McArthur, 37, only opened her small chocolate shop in Campbeltown, western Scotland, in 2019 but it soon caught the eye of the company responsible for assembling Academy Awards goody bags.

At first she thought it was a hoax.

But after verifying the firm online, she realised the offer to help fill the gift packs worth tens of thousands of dollars for the March 10 ceremony was genuine.

"It's mind blowing!

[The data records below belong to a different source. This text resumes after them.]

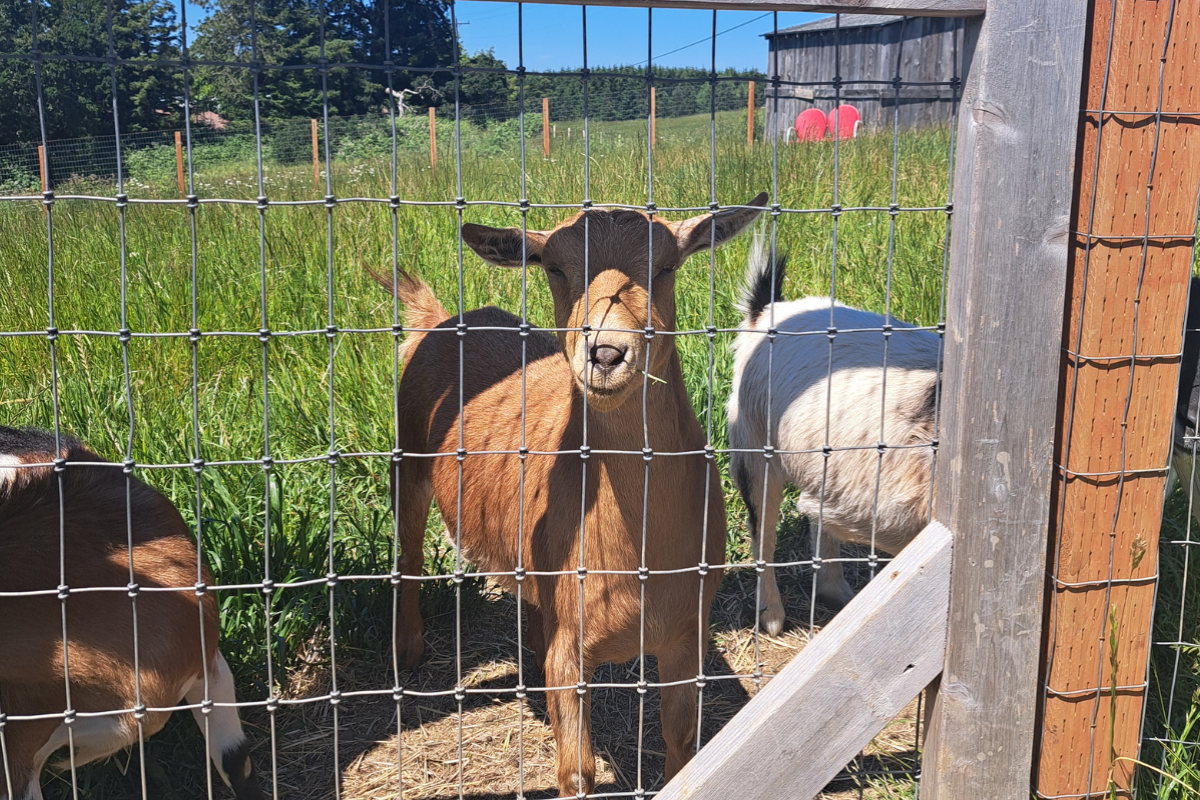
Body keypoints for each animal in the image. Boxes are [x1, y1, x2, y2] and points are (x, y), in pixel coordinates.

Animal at [377, 194, 767, 796]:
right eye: (554, 268)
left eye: (667, 267)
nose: (605, 353)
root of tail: (438, 318)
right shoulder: (572, 652)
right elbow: (576, 771)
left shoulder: (686, 632)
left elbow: (682, 740)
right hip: (409, 460)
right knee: (411, 551)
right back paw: (408, 647)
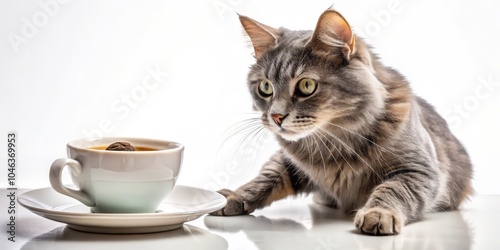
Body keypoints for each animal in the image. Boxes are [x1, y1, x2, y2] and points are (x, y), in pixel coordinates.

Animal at [211, 7, 472, 234]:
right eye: (265, 87)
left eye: (307, 86)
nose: (276, 116)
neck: (334, 142)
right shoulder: (289, 162)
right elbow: (264, 178)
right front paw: (233, 196)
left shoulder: (419, 169)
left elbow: (394, 188)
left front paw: (379, 213)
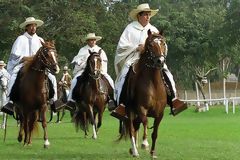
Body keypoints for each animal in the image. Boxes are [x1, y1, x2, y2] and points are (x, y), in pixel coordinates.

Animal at [119, 29, 168, 158]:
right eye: (150, 45)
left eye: (163, 43)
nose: (160, 61)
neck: (154, 85)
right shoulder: (141, 108)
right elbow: (144, 122)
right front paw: (145, 143)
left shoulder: (160, 113)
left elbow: (155, 133)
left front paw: (152, 153)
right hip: (130, 110)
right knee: (131, 128)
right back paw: (135, 151)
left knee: (135, 126)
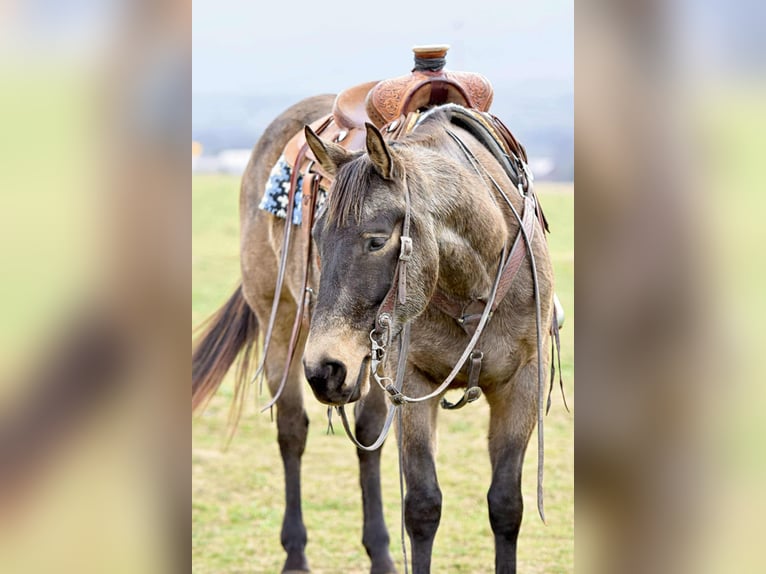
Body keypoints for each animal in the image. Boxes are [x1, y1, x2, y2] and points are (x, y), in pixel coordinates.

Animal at [195, 46, 560, 574]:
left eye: (376, 240)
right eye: (318, 236)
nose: (324, 368)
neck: (474, 284)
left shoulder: (523, 381)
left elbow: (506, 505)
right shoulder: (414, 383)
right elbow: (424, 505)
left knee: (366, 433)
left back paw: (381, 555)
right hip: (282, 326)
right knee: (292, 431)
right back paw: (295, 553)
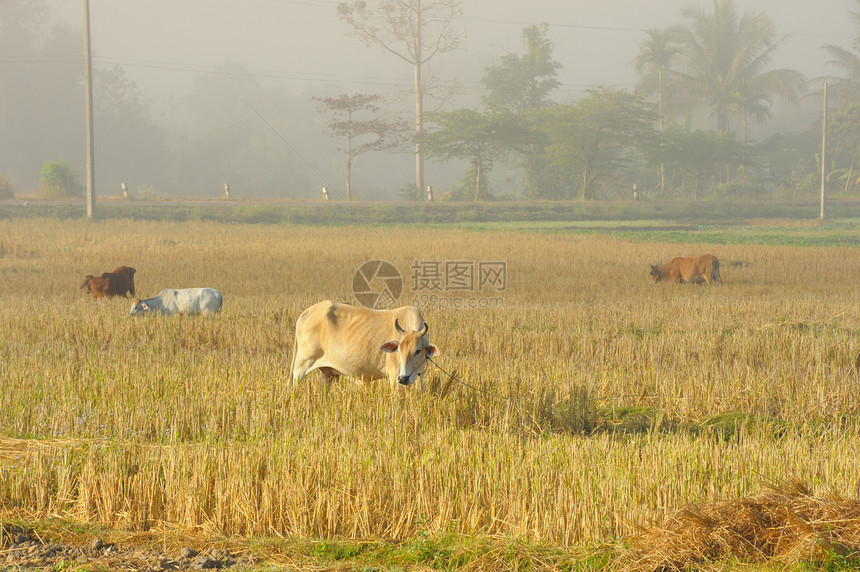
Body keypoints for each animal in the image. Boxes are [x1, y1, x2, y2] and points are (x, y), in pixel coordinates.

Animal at [290, 300, 440, 388]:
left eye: (418, 350)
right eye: (398, 349)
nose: (403, 378)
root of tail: (307, 312)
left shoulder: (418, 376)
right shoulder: (394, 376)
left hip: (328, 373)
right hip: (301, 366)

I can't believe it still," she told AFP from "Fetcha", her self-owned and run shop.

"The best director, best actor, actress, supporting actor and supporting actress -- they all get one of my boxes.

"I'm really excited... it's amazing!" she added.

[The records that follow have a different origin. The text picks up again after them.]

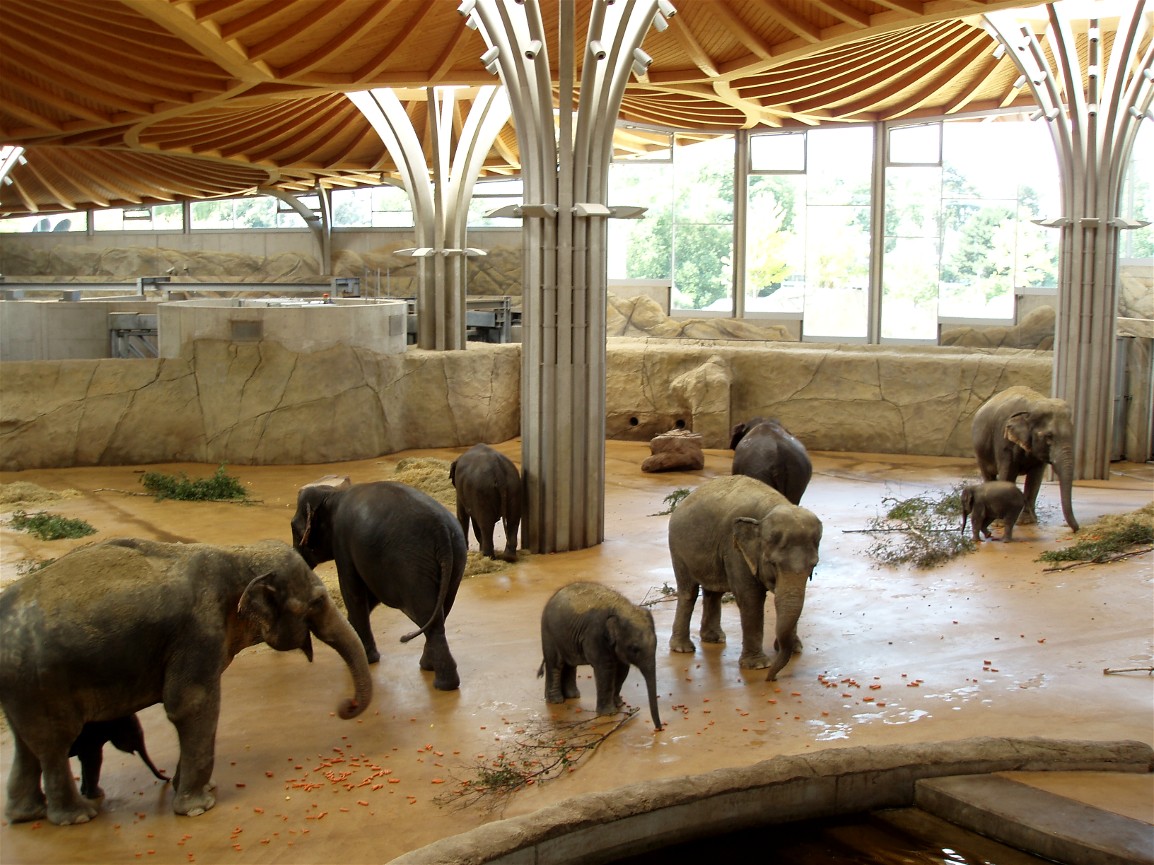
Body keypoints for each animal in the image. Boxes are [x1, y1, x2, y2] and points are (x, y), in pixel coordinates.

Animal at [0, 537, 372, 826]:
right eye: (317, 602)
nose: (346, 706)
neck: (238, 554)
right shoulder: (198, 632)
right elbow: (191, 705)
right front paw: (200, 806)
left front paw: (195, 791)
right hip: (40, 684)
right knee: (54, 743)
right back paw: (77, 816)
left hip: (23, 688)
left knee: (28, 744)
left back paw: (26, 814)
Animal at [291, 480, 466, 691]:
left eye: (294, 529)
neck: (332, 495)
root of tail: (442, 533)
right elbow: (370, 596)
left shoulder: (342, 541)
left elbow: (353, 591)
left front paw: (367, 659)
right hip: (455, 560)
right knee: (439, 614)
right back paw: (429, 667)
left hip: (413, 567)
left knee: (428, 617)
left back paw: (443, 684)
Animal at [537, 581, 663, 731]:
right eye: (634, 649)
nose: (659, 728)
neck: (621, 608)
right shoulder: (596, 635)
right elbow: (605, 669)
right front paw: (609, 713)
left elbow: (622, 670)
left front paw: (619, 704)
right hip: (549, 633)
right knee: (556, 664)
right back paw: (557, 701)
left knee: (569, 664)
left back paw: (572, 696)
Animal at [668, 474, 823, 681]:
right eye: (772, 563)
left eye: (813, 566)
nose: (771, 679)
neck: (770, 509)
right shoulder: (736, 549)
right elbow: (750, 598)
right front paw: (758, 666)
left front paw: (795, 649)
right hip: (678, 548)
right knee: (688, 592)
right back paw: (682, 649)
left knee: (713, 591)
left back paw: (714, 639)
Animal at [972, 385, 1079, 532]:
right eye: (1049, 437)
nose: (1075, 529)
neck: (1033, 406)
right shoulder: (1003, 441)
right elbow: (1008, 474)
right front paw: (1000, 523)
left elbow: (1034, 479)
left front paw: (1027, 522)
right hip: (980, 451)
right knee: (989, 476)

McArthur, a film buff, saw most of the nominated films at her local art-deco cinema -- opened in 1913 -- with notebook in hand to jot down ideas for the tailor-made boxes to come.

She ended up designing six different vegan chocolates inspired by this award year's biggest films.

- Variety -

The "Oppenheimer" chocolate, inspired by the 13-Oscars nominated drama about the father of the atomic bomb, resembles a ball of fire.

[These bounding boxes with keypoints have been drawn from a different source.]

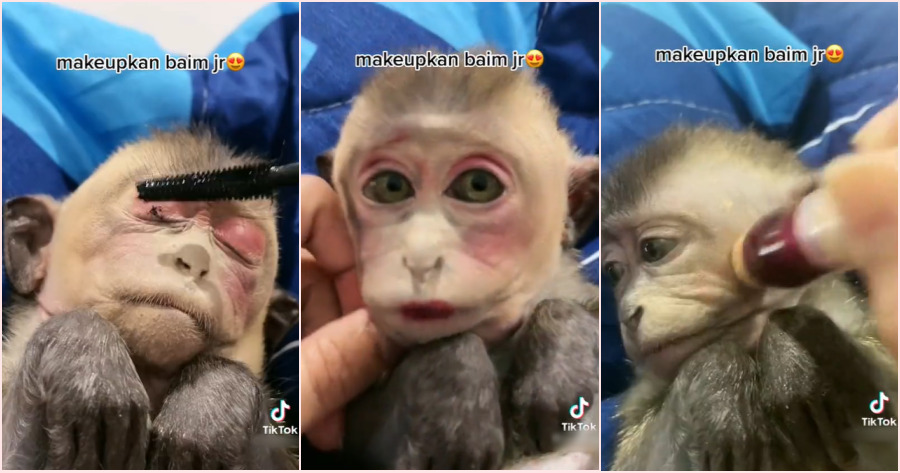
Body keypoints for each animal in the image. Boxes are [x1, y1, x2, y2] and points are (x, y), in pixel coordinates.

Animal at [600, 125, 899, 470]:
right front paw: (717, 376)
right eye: (613, 272)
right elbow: (640, 462)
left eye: (654, 249)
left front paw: (788, 347)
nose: (627, 315)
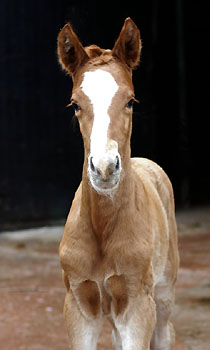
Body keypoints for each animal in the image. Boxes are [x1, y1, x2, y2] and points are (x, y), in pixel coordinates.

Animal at [57, 17, 179, 350]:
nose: (104, 168)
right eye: (75, 104)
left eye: (130, 101)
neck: (103, 227)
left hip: (163, 294)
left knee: (165, 334)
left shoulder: (136, 306)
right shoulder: (79, 304)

The yellow and orange truffle has a hard shell with popping candy "so when you bite through, it kind of explodes in your mouth" with a chilli after-burn that "heats up your tongue", she explained.

The chocolate for dark comedy "Poor Things" -- a female "Frankenstein" story up for 11 awards -- was based on Portuguese "pastel de nata" egg tarts, which lead character Bella Baxter gorges on.

The inside of the chocolate is custard flavoured, with cinnamon on top to give it a baked look.

"Barbie" is represented by a heart-shaped pink chocolate flavoured with strawberry and rose.

But the hearts are "kind of rough... like her journey through Barbieland into the real world is not a smooth journey, it's full of angles," McArthur noted.

For "Maestro", about the legendary US composer and conductor Leonard Bernstein, she created depictions of musical note bars from cocoa butter.

She delicately imprinted them on the chocolates, which also contain a salt and pepper filling to represent Bernstein and his wife Felicia's "separate... but together" lives.

Martin Scorsese's "Killers of the Flower Moon" is honoured using dark chocolate and caramel ganache with flecks of lilac, yellow and green.

Lastly, "The Holdovers" is reimagined as a dark chocolate shell with cherry and ice cream interior.

- 'Going to Hollywood' -

Before sealing each of her boxes and shipping them by post to Los Angeles, McArthur slipped in a booklet explaining the inspirations behind her sweet creations.

It is a long way to Tinseltown from her mother's humble Campbeltown kitchen, where she honed her skills.

Part of McArthur's Hollywood appeal may be that she runs the "luxury micro-business" with environmentalism and health consciousness front and centre.

The chocolatier herself is vegan, and noted several nominees are too, including Emma Stone and Paul Giamatti.

She does not use plastic and pledges to plant trees with every order.

Meanwhile her vegan, gluten-free chocolates are made with organic and fair-trade ingredients "as far as possible", and her Oscars creations are alcohol-free.

"The chocolate is made with rice milk powder," McArthur explained.

"And then a lot of the chocolates that I make have ganache on the inside and so I use a water ganache."

Her Oscars role has led to celebrity status in Campbeltown, with people stopping her in the street to offer congratulations.

So much so that her shop, where her mother helps out, is no longer able to meet local demand for the Oscars assortment.

"We are sorry, the Awards collection is out of stock," reads a placard in the window.

Also displayed in the window is a small red carpet and a sign stating: "Fetcha is going to Hollywood".